Action item.
Count the lines in the material below that contain the word "Bals" and give the number alone.

Data listing.
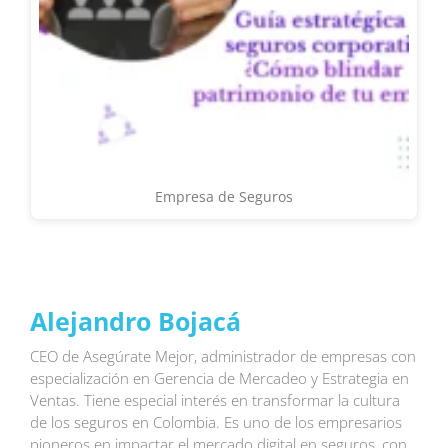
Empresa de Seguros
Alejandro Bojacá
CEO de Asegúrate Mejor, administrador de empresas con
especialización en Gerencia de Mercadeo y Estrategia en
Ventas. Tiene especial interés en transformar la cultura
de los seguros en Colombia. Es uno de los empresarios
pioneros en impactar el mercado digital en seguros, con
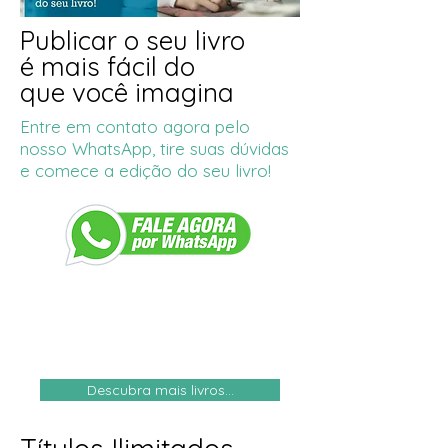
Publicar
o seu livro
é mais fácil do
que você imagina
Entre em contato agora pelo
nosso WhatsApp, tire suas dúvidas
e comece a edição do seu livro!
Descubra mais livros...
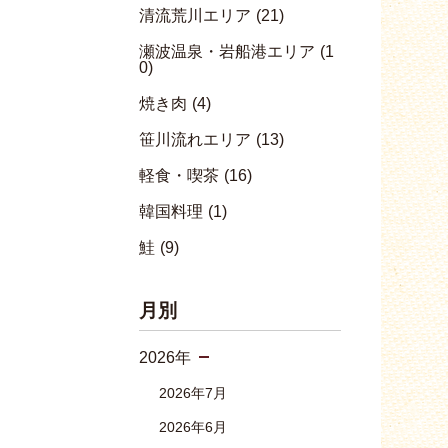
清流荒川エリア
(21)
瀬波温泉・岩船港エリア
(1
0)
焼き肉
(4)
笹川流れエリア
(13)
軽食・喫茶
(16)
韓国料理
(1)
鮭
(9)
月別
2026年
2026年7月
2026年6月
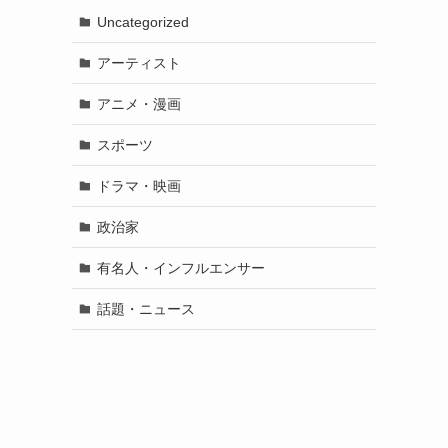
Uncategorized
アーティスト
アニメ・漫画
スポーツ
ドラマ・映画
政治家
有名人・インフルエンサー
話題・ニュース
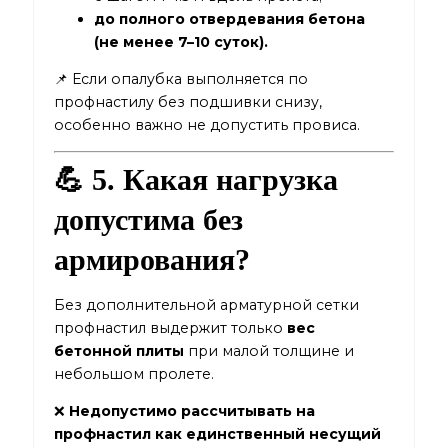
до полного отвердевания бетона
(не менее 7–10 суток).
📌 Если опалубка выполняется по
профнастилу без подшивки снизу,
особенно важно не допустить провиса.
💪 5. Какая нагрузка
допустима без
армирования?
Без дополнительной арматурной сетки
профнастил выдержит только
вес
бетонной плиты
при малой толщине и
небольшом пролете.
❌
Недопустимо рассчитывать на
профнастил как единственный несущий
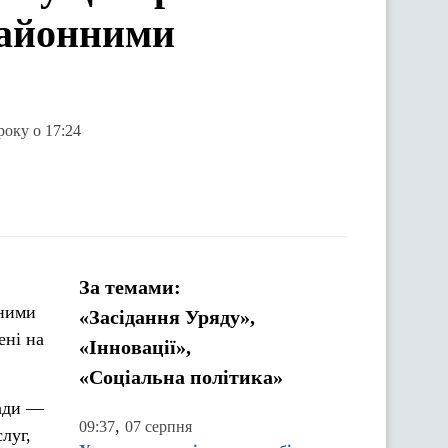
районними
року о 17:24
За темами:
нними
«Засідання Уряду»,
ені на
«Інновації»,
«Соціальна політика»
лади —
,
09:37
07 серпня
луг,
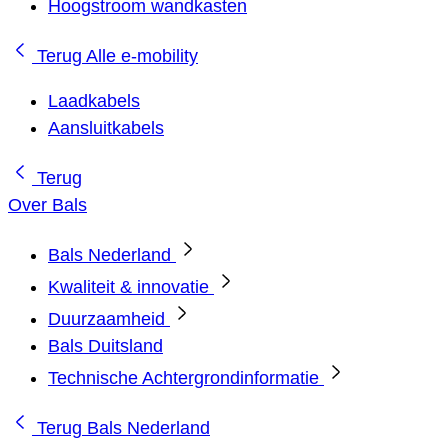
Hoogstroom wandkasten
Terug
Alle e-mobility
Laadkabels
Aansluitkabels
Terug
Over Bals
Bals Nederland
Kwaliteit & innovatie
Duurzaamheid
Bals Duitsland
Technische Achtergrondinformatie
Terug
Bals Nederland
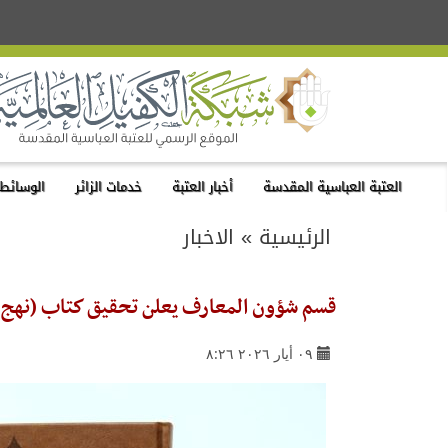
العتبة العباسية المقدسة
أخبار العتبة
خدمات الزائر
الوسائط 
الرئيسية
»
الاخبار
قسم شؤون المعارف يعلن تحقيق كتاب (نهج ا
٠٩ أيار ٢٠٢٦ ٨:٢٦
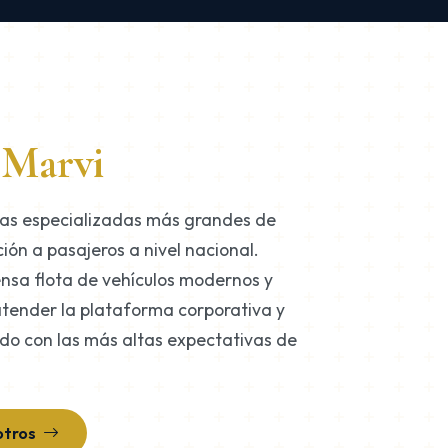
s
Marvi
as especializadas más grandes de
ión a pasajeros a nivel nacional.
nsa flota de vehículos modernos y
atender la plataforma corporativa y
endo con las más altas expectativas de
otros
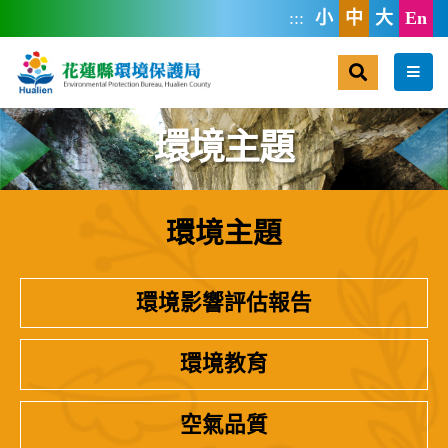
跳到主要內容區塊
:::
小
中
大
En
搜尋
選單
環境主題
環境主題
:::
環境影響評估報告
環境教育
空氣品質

Task answer.
4